• **Exercise materials**:
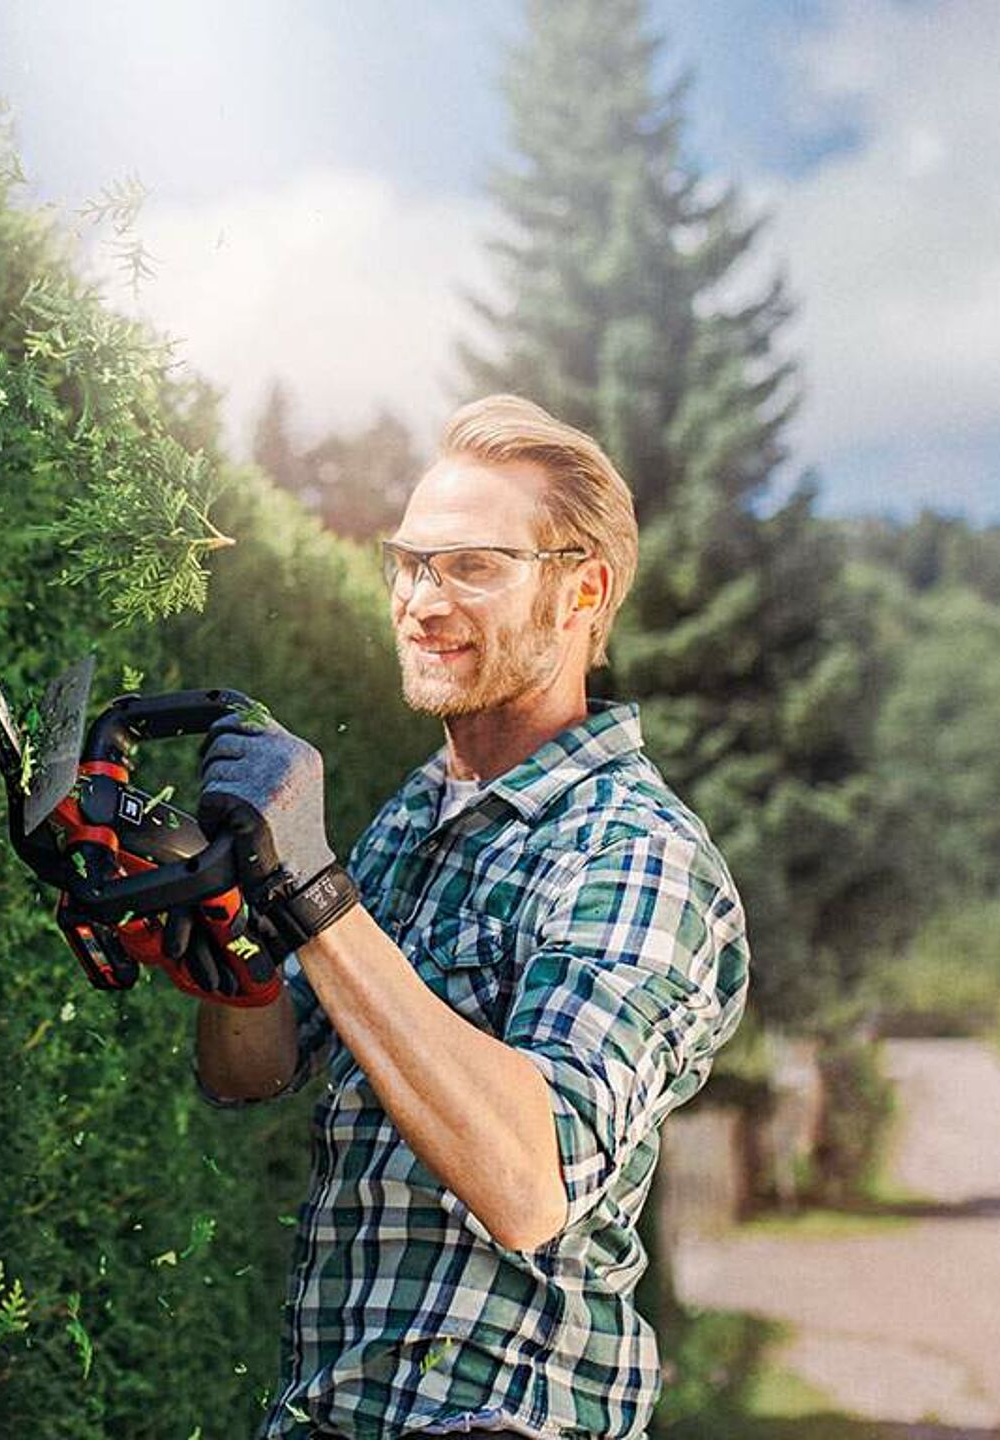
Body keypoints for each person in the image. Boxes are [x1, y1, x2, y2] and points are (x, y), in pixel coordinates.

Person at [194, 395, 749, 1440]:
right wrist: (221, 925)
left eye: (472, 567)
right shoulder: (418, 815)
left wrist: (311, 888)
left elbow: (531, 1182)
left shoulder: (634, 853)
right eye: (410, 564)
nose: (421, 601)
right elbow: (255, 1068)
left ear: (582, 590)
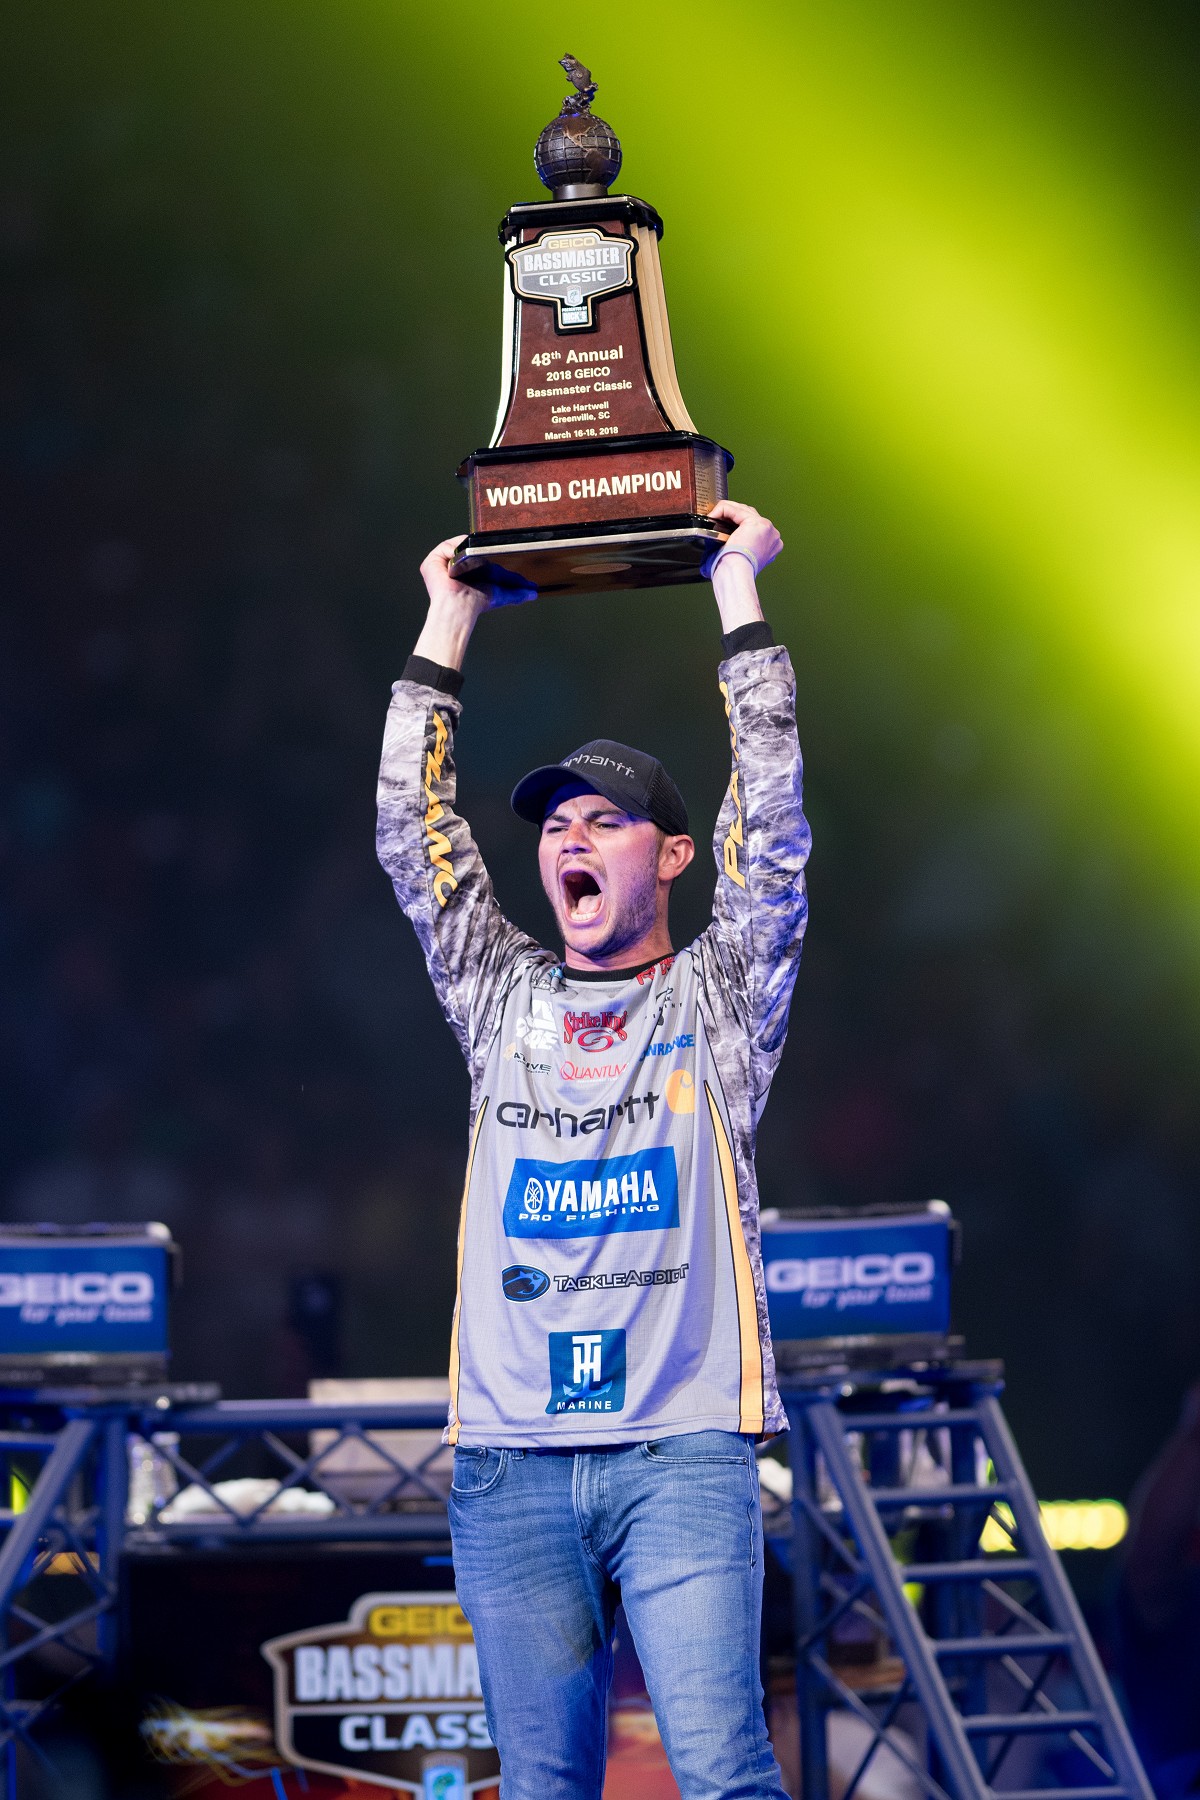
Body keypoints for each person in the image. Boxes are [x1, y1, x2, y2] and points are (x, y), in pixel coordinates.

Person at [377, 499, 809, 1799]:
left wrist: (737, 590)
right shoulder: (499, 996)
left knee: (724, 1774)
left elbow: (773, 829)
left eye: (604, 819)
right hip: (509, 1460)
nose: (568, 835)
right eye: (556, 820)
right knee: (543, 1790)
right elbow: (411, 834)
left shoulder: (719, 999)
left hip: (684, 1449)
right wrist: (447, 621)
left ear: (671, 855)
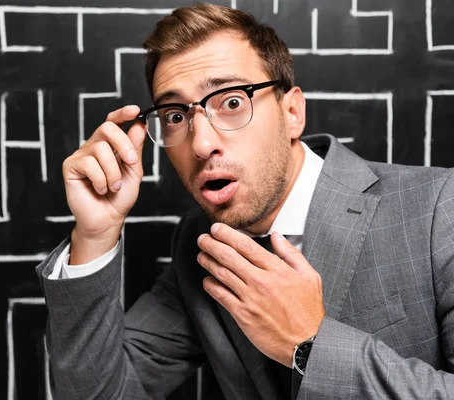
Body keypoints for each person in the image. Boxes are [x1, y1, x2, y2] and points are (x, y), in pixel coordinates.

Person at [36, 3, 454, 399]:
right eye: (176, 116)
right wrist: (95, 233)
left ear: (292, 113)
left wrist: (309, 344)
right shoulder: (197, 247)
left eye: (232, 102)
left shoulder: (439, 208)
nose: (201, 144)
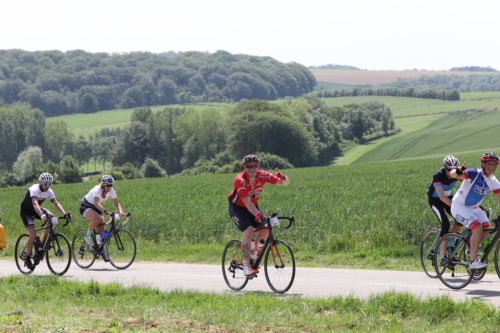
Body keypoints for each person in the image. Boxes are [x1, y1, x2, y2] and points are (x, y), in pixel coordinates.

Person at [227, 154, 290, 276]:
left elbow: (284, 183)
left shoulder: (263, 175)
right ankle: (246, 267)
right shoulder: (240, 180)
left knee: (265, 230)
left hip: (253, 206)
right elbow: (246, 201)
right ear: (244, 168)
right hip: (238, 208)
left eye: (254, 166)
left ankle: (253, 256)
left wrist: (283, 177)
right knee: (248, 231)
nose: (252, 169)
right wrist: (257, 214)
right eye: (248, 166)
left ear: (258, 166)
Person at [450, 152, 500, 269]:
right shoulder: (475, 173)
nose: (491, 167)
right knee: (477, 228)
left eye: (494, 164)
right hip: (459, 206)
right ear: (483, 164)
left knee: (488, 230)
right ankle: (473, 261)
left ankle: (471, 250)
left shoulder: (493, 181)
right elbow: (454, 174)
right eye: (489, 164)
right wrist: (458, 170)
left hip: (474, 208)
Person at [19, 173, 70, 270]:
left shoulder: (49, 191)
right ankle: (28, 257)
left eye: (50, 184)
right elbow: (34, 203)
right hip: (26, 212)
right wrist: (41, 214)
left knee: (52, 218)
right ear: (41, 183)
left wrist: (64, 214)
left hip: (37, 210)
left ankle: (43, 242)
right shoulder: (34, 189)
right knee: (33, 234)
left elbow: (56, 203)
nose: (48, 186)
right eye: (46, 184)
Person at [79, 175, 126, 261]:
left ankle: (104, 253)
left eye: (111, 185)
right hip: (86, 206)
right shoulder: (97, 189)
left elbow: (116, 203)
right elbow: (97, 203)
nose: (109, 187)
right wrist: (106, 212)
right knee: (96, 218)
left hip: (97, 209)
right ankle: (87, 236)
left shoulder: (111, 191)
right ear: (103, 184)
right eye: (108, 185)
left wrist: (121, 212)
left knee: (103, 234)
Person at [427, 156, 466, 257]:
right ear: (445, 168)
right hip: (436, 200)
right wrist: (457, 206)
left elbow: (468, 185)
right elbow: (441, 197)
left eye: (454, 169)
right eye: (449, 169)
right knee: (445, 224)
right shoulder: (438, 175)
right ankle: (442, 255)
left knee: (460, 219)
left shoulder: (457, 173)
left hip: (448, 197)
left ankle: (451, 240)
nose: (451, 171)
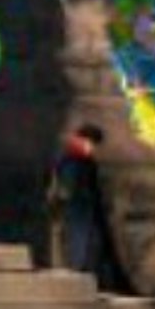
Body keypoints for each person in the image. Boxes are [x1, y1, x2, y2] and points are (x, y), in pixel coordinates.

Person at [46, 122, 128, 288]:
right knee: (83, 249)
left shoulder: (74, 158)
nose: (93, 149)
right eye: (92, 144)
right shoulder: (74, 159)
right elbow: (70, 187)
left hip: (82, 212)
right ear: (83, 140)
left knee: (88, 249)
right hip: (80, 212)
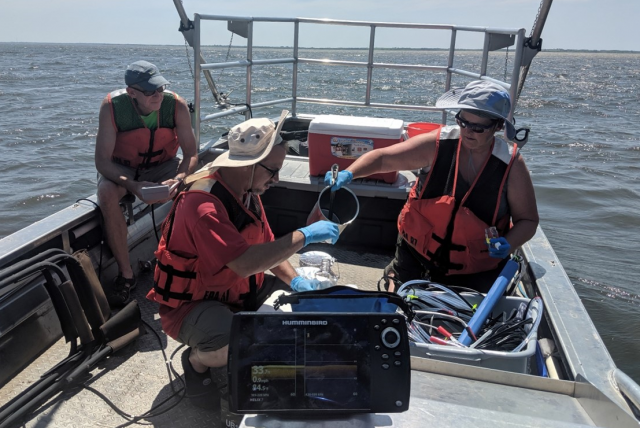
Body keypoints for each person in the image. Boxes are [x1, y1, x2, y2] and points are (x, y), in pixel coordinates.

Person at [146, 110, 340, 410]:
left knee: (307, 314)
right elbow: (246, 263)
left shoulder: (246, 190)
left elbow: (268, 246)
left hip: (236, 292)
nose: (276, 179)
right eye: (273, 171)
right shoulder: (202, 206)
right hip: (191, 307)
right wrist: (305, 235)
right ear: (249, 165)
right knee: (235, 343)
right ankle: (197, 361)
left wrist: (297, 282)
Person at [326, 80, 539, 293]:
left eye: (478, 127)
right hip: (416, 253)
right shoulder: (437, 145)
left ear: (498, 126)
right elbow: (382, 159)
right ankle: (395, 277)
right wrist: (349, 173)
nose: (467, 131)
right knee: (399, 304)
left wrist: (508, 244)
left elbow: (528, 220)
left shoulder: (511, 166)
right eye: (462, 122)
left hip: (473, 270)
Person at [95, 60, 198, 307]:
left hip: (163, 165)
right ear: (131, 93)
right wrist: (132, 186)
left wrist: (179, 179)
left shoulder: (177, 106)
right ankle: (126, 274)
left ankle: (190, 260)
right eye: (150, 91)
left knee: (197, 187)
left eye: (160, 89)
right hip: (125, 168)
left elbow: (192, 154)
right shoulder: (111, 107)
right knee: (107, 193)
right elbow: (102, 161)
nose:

• **Work item**:
Print exactly the lines that run from the line containing "right hip: (191, 307)" to the end of the data, both ends included.

• **Exercise solution**:
right hip: (191, 307)
right wrist: (305, 235)
right ear: (249, 165)
right knee: (235, 343)
right ankle: (197, 361)
left wrist: (297, 282)
Person at [326, 80, 539, 293]:
left eye: (478, 127)
right hip: (416, 253)
right shoulder: (437, 145)
left ear: (498, 126)
right elbow: (382, 159)
right ankle: (395, 277)
right wrist: (349, 173)
nose: (467, 131)
right knee: (399, 304)
left wrist: (508, 244)
left elbow: (528, 220)
left shoulder: (511, 166)
right eye: (462, 122)
left hip: (473, 270)
Person at [95, 60, 198, 307]:
left hip: (163, 165)
right ear: (131, 93)
right wrist: (132, 186)
left wrist: (179, 179)
left shoulder: (177, 106)
right ankle: (126, 274)
left ankle: (190, 260)
right eye: (150, 91)
left knee: (197, 187)
left eye: (160, 89)
right hip: (125, 168)
left elbow: (192, 154)
right shoulder: (111, 107)
right knee: (107, 193)
right elbow: (102, 161)
nose:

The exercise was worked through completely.